A combined vehicle brake is known from DE 102008051350 A1 that describes a hydraulically operable service brake and an electromechanically operable parking brake, also known as a fixing brake, wherein a hydraulic working pressure chamber within a brake housing is bounded by a brake piston, which can be subjected to hydraulic pressure medium on the one hand to perform service braking and on the other hand can be operated along a longitudinal axis of a piston by means of an irreversible transmission to achieve parking braking, and wherein the irreversible transmission converts the rotational motion of an electric motor into a translational motion of the brake piston to perform the parking brake process and holds the brake piston in the activated position by the self-locking of the transmission.
Such a parking brake system also includes an electronic controller, which generally corresponds to the driving dynamics controller (DDC controller) of the motor vehicle and contains the known hydraulic and electric components as well as additionally two full bridges for independent control of two direct current motors of the two parking brakes on the rear wheels of the motor vehicle.
With such a parking brake system, customer and safety requirements regarding price, performance, noise, safety, availability and comfort are to be achieved, which are often in conflict with each other.
The design of such systems must therefore be selected such that under normal ambient conditions, e.g. regarding the voltage of the on-board electrical system and the temperature of the electric motors of the parking brake, the necessary application force, which must reach a minimum value, can be reliably applied. For cost reasons, the application force is not directly measured for this purpose, but is determined indirectly from other parameters representing the application force. Thus e.g. for applying the electric parking brake described above a predetermined maximum or switch-off current of the electric motor is used as a switch-off criterion, whereby it is assumed that the target application force of the limit value is achieved as a target force value.
However, this method cannot guarantee safe stopping of the vehicle in all situations, because e.g. at increased temperature and/or low operating voltage the desired switch-off current is no longer achieved.
To solve the problem it is known e.g. from DE 10 2010 029 391 A1 to use the vehicle hydraulics in support of achieving the necessary application force. For this purpose, prior to the application process on the parking brake, it will be decided whether a hydraulic boost is necessary using existing temperature values on the brake actuators and using acceleration values of the wheels. According to the known method according to DE 10 2010 029 391 A1, the hydraulic boosting brake pressure is generated such that in the event of operating the parking brake pressure medium is initially taken from the front wheel brakes and transferred to build up a boosting brake pressure in the parking brakes on the rear wheels, and only then is application of the parking brake performed.

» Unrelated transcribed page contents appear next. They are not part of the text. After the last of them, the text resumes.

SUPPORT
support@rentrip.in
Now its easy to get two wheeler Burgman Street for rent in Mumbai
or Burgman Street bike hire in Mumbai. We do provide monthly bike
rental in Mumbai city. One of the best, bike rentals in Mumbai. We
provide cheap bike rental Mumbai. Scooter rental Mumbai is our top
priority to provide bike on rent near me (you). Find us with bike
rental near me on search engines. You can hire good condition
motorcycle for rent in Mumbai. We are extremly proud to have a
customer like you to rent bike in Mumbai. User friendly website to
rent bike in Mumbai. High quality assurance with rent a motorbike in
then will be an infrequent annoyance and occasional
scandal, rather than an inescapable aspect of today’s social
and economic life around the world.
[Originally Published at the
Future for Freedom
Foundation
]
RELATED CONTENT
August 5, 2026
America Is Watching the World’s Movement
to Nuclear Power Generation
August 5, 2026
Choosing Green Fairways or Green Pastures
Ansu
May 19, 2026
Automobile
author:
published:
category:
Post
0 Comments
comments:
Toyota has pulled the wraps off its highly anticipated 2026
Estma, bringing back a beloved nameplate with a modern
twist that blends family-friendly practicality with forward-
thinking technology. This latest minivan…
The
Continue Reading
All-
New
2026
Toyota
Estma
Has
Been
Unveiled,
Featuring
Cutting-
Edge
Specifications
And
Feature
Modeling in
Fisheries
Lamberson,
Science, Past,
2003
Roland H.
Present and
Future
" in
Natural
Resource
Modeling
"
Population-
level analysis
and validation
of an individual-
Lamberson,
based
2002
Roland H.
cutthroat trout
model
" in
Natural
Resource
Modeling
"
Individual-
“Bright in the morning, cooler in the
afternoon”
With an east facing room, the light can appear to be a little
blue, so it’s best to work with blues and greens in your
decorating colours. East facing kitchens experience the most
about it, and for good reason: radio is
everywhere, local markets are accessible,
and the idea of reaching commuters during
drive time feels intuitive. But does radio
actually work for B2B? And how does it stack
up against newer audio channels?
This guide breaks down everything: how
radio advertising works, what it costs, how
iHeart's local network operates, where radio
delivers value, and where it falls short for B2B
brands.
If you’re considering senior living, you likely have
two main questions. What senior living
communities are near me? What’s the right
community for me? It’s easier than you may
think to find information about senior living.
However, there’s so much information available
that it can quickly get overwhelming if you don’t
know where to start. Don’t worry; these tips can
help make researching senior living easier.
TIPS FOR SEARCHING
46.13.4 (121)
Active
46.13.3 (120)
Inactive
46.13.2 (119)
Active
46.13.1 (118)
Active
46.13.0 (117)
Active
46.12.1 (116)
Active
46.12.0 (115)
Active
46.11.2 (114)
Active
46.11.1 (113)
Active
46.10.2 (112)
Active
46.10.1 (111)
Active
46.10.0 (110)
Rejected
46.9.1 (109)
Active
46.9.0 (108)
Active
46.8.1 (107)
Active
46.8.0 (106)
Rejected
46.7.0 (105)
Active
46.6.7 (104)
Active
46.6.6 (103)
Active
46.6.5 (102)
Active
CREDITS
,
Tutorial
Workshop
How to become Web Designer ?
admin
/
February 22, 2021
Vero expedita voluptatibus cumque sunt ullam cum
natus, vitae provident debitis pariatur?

With the known method of hydraulically boosting the parking brake function, prior to applying the parking brake it must be decided whether a hydraulic boost is necessary. This leads to the disadvantage that too often a hydraulic boost is performed although it would not have been necessary. Such behavior represents a significant loss of comfort for the driver.
The object of the invention is to specify a method for the hydraulic boosting of an electric parking brake of a vehicle of the above-mentioned type, with which the disadvantages can be avoided.
This object is achieved by a method with the features described herein.